- [Work request] Return every entry exactly, except for any pictures.

- [Data]

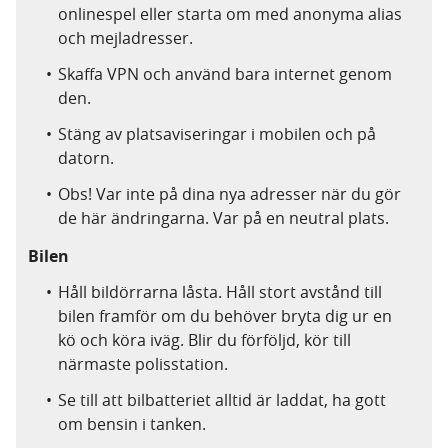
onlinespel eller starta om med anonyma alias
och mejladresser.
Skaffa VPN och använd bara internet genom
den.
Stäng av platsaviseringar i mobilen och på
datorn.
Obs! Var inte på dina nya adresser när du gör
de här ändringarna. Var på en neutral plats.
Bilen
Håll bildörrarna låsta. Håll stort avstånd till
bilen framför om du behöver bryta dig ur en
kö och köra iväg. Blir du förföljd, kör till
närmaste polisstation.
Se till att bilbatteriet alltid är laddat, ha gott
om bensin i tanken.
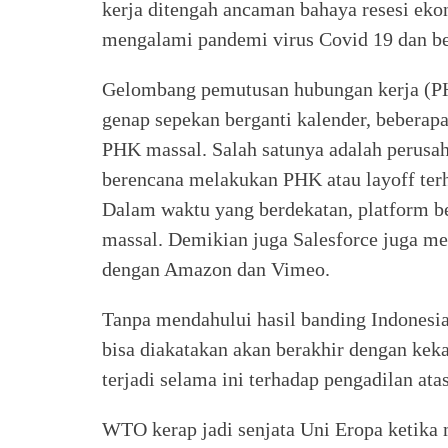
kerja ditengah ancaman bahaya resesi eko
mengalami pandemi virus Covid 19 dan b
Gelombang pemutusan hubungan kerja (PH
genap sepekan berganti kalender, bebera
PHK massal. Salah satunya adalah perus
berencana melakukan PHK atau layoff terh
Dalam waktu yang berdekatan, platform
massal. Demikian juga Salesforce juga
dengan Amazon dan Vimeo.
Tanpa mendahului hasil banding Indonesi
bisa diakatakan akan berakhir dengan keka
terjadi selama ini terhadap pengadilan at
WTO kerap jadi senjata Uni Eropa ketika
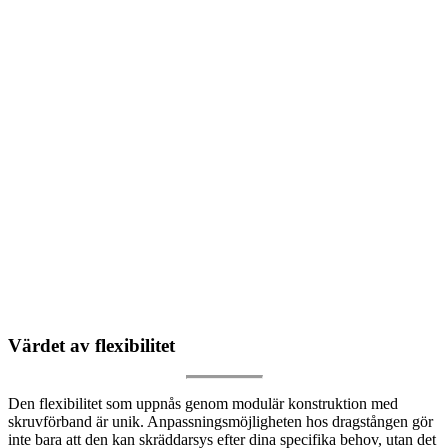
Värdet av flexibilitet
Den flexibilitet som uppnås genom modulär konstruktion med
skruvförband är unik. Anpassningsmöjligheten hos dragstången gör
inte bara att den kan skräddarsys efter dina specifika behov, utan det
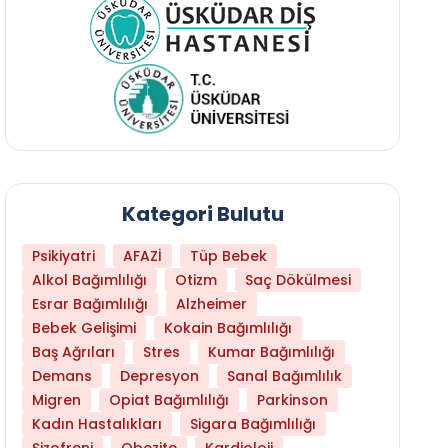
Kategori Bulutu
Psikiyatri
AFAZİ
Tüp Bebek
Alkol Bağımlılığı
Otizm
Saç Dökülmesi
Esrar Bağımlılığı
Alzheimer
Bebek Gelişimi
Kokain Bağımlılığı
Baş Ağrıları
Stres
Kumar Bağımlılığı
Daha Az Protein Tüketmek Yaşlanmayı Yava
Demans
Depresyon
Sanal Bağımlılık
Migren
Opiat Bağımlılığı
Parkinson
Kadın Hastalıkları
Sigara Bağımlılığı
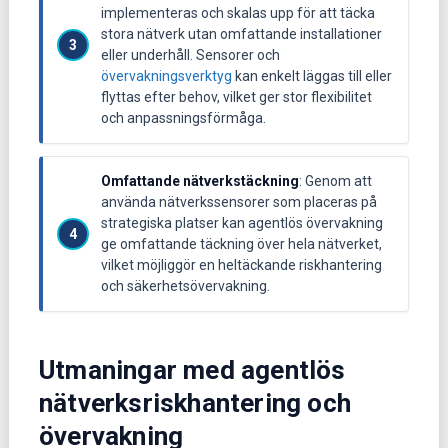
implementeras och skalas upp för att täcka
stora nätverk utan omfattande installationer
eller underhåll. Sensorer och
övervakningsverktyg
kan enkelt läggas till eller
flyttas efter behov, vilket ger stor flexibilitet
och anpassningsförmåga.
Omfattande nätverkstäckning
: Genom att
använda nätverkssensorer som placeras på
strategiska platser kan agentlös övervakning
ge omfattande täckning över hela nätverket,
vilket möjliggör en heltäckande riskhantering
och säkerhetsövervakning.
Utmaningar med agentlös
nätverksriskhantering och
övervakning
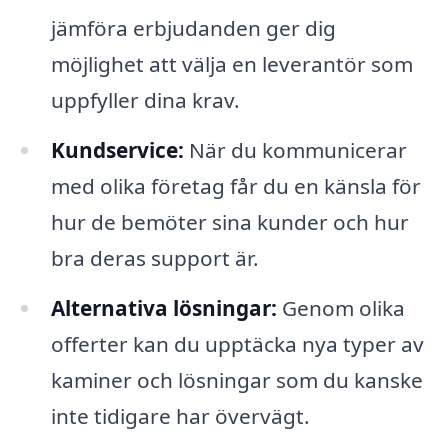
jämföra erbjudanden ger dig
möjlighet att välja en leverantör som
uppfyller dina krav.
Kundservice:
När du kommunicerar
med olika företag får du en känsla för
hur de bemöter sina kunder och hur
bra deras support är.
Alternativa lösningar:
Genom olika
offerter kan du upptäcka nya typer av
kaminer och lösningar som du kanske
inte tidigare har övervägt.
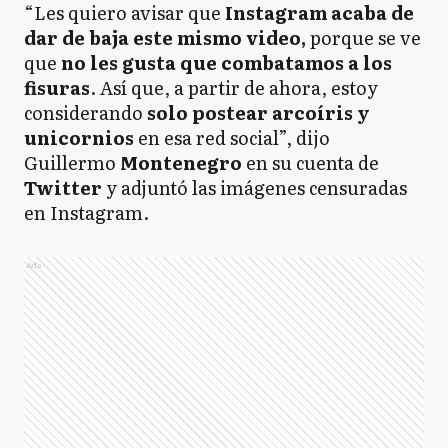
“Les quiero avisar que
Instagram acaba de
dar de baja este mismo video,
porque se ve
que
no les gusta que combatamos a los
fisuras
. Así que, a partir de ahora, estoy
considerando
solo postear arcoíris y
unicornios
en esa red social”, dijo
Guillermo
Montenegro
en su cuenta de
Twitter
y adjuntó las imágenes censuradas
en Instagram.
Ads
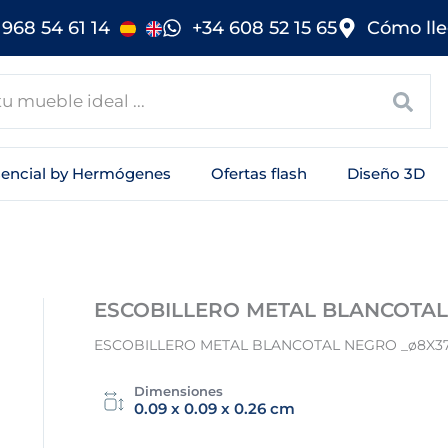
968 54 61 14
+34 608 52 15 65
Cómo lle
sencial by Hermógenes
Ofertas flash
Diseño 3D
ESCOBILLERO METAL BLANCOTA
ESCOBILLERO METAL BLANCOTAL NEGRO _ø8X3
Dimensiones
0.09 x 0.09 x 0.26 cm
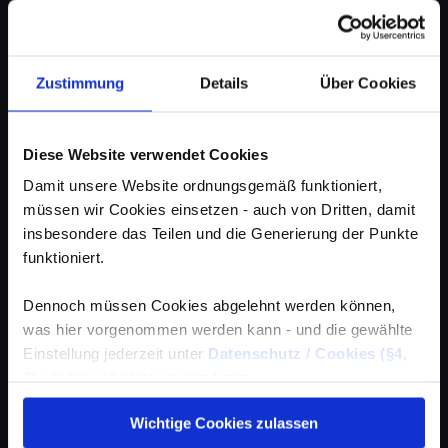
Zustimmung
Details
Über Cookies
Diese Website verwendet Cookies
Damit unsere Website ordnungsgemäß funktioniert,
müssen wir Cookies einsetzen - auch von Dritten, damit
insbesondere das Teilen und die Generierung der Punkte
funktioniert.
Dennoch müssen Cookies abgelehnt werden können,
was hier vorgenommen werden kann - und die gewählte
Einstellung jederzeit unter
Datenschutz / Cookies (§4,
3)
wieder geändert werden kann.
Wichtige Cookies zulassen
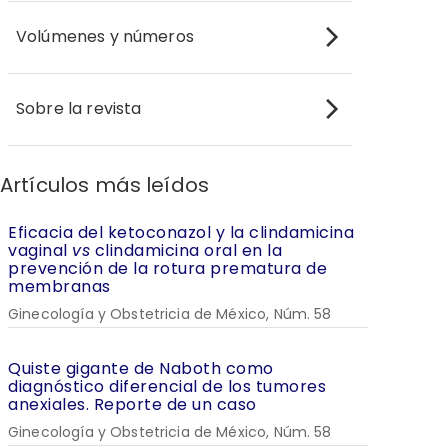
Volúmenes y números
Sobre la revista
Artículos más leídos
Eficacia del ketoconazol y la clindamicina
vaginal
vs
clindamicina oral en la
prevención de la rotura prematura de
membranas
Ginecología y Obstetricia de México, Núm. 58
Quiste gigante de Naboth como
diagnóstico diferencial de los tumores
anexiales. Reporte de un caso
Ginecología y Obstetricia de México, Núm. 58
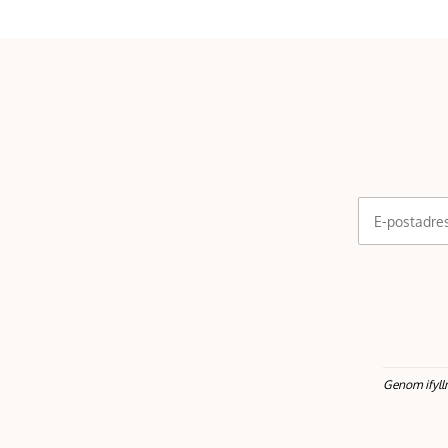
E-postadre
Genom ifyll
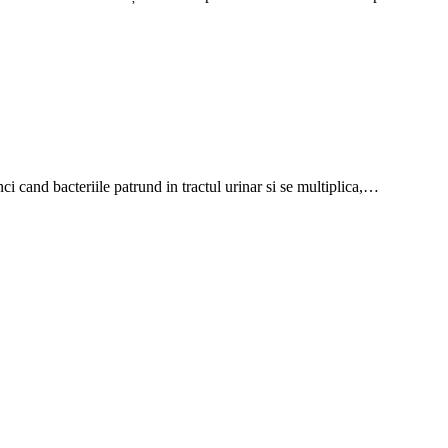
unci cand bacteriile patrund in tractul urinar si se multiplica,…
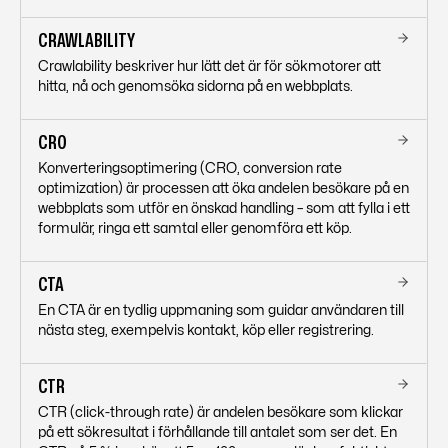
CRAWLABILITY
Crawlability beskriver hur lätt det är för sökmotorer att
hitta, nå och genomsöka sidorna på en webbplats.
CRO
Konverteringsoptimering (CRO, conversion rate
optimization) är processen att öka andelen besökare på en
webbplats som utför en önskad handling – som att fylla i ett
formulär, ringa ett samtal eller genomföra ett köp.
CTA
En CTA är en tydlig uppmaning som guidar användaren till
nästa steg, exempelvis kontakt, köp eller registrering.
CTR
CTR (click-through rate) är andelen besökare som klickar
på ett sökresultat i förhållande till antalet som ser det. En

- [Response to this task]
onlinespel eller starta om med anonyma alias
och mejladresser.
Skaffa VPN och använd bara internet genom
den.
Stäng av platsaviseringar i mobilen och på
datorn.
Obs! Var inte på dina nya adresser när du gör
de här ändringarna. Var på en neutral plats.
Bilen
Håll bildörrarna låsta. Håll stort avstånd till
bilen framför om du behöver bryta dig ur en
kö och köra iväg. Blir du förföljd, kör till
närmaste polisstation.
Se till att bilbatteriet alltid är laddat, ha gott
om bensin i tanken.
kerja ditengah ancaman bahaya resesi eko
mengalami pandemi virus Covid 19 dan b
Gelombang pemutusan hubungan kerja (PH
genap sepekan berganti kalender, bebera
PHK massal. Salah satunya adalah perus
berencana melakukan PHK atau layoff terh
Dalam waktu yang berdekatan, platform
massal. Demikian juga Salesforce juga
dengan Amazon dan Vimeo.
Tanpa mendahului hasil banding Indonesi
bisa diakatakan akan berakhir dengan keka
terjadi selama ini terhadap pengadilan at
WTO kerap jadi senjata Uni Eropa ketika
Värdet av flexibilitet
Den flexibilitet som uppnås genom modulär konstruktion med
skruvförband är unik. Anpassningsmöjligheten hos dragstången gör
inte bara att den kan skräddarsys efter dina specifika behov, utan det
Kategori Bulutu
Psikiyatri
AFAZİ
Tüp Bebek
Alkol Bağımlılığı
Otizm
Saç Dökülmesi
Esrar Bağımlılığı
Alzheimer
Bebek Gelişimi
Kokain Bağımlılığı
Baş Ağrıları
Stres
Kumar Bağımlılığı
Daha Az Protein Tüketmek Yaşlanmayı Yava
Demans
Depresyon
Sanal Bağımlılık
Migren
Opiat Bağımlılığı
Parkinson
Kadın Hastalıkları
Sigara Bağımlılığı
implementeras och skalas upp för att täcka
stora nätverk utan omfattande installationer
eller underhåll. Sensorer och
övervakningsverktyg
kan enkelt läggas till eller
flyttas efter behov, vilket ger stor flexibilitet
och anpassningsförmåga.
Omfattande nätverkstäckning
: Genom att
använda nätverkssensorer som placeras på
strategiska platser kan agentlös övervakning
ge omfattande täckning över hela nätverket,
vilket möjliggör en heltäckande riskhantering
och säkerhetsövervakning.
Utmaningar med agentlös
nätverksriskhantering och
övervakning
jämföra erbjudanden ger dig
möjlighet att välja en leverantör som
uppfyller dina krav.
Kundservice:
När du kommunicerar
med olika företag får du en känsla för
hur de bemöter sina kunder och hur
bra deras support är.
Alternativa lösningar:
Genom olika
offerter kan du upptäcka nya typer av
kaminer och lösningar som du kanske
inte tidigare har övervägt.
“Les quiero avisar que
Instagram acaba de
dar de baja este mismo video,
porque se ve
que
no les gusta que combatamos a los
fisuras
. Así que, a partir de ahora, estoy
considerando
solo postear arcoíris y
unicornios
en esa red social”, dijo
Guillermo
Montenegro
en su cuenta de
Twitter
y adjuntó las imágenes censuradas
en Instagram.
Ads
968 54 61 14
+34 608 52 15 65
Cómo lle
sencial by Hermógenes
Ofertas flash
Diseño 3D
ESCOBILLERO METAL BLANCOTA
ESCOBILLERO METAL BLANCOTAL NEGRO _ø8X3
Dimensiones
0.09 x 0.09 x 0.26 cm
Zustimmung
Details
Über Cookies
Diese Website verwendet Cookies
Damit unsere Website ordnungsgemäß funktioniert,
müssen wir Cookies einsetzen - auch von Dritten, damit
insbesondere das Teilen und die Generierung der Punkte
funktioniert.
Dennoch müssen Cookies abgelehnt werden können,
was hier vorgenommen werden kann - und die gewählte
Einstellung jederzeit unter
Datenschutz / Cookies (§4,
3)
wieder geändert werden kann.
Wichtige Cookies zulassen
Volúmenes y números
Sobre la revista
Artículos más leídos
Eficacia del ketoconazol y la clindamicina
vaginal
vs
clindamicina oral en la
prevención de la rotura prematura de
membranas
Ginecología y Obstetricia de México, Núm. 58
Quiste gigante de Naboth como
diagnóstico diferencial de los tumores
anexiales. Reporte de un caso
Ginecología y Obstetricia de México, Núm. 58
E-postadre
Genom ifyll
unci cand bacteriile patrund in tractul urinar si se multiplica,…
CRAWLABILITY
Crawlability beskriver hur lätt det är för sökmotorer att
hitta, nå och genomsöka sidorna på en webbplats.
CRO
Konverteringsoptimering (CRO, conversion rate
optimization) är processen att öka andelen besökare på en
webbplats som utför en önskad handling – som att fylla i ett
formulär, ringa ett samtal eller genomföra ett köp.
CTA
En CTA är en tydlig uppmaning som guidar användaren till
nästa steg, exempelvis kontakt, köp eller registrering.
CTR
CTR (click-through rate) är andelen besökare som klickar
på ett sökresultat i förhållande till antalet som ser det. En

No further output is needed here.